Na prática, o comportamento ofensivo que é encampado por representantes do Partido dos Trabalhadores na Câmara e no Senado tem a ver, também, com a ampla coalizão política que foi formada pelo presidente Lula para dar sustentação ao terceiro mandato. Esse pacote incluiu a cessão de ministérios estratégicos como o das Comunicações a um representante do União Brasil, Juscelino Filho, envolvido em acusações que acabaram sendo relevadas pelo presidente da República depois que o auxiliar ofereceu esclarecimentos aparentemente satisfatórios, na versão oficial. Há ministros filiados a outros partidos que possuem divergências de concepção com o PT e com o próprio Lula a respeito de temas candentes que são enfrentados na presente conjuntura. A titular do Planejamento, Simone Tebet, que foi candidata a presidente pelo MDB, tem opiniões próprias e firmes que não deixa de expor, em meio ao malabarismo para se sustentar no governo de Lula e para evitar dissensões mais graves que comprometam a unidade da equipe perseguida pelo mandatário como condição indispensável para o sucesso do governo.

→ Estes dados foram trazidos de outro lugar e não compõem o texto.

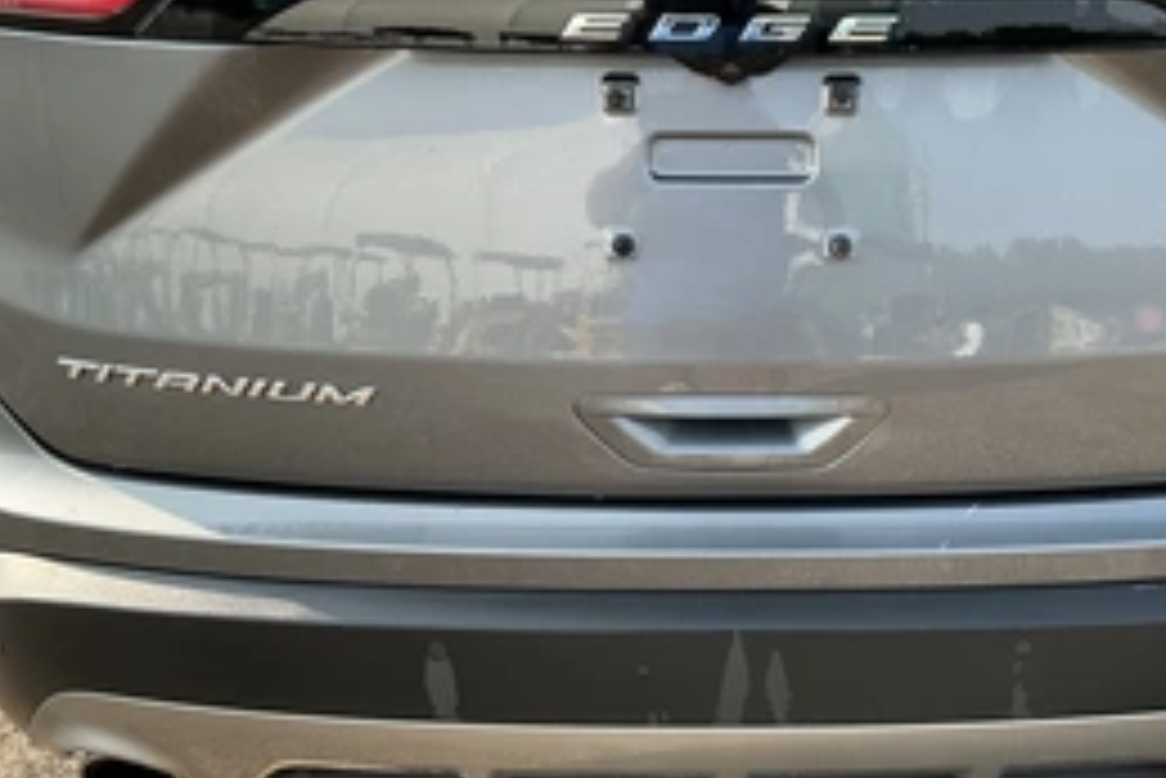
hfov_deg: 43.0
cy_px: 346
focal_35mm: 45
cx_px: 774
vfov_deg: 29.9
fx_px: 1458
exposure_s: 1/256
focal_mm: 3
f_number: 1.8
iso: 25
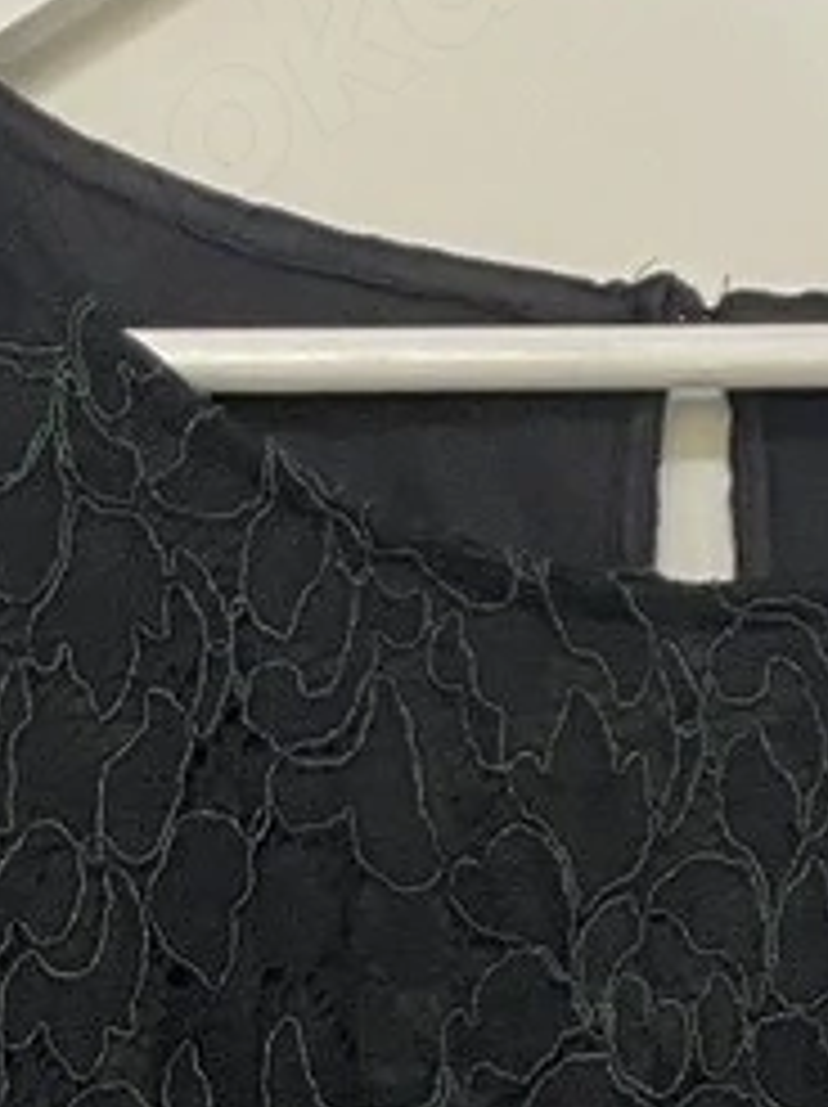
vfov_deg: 11.8
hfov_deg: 10.5
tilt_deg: -14.1
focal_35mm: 141
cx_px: 680
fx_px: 4505
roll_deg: -0.3
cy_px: 2538
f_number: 1.6
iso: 320
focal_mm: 4.2
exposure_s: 1/60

Lula tem procurado administrar esse contencioso valendo-se ao máximo da sua habilidade política e da reconhecida capacidade de arbitrar conflitos. Quando a situação evolui para a radicalização, o presidente faz-se árbitro de litígios suscitados dentro da sua equipe, invocando a prerrogativa de direito de uso da palavra final sobre decisões consideradas imprescindíveis. A grande expectativa sobre o esforço de diplomacia que Lula exerce, juntamente com emissários de sua confiança, está no teste das votações de matérias cruciais para o governo no plenário do Congresso Nacional. Essas votações estão sendo retardadas enquanto se busca, nos bastidores, a produção de consensos valiosos, e também porque algumas das propostas estão em fase de arremate por parte do governo. Quanto ao PT, não tem sido desautorizado pelo presidente Luiz Inácio Lula da Silva, mas sabe que o limite da sua postura ofensiva é a governabilidade, que Lula não admite colocar em risco sob nenhuma hipótese, depois da dura jornada para voltar ao poder, que ele encetou.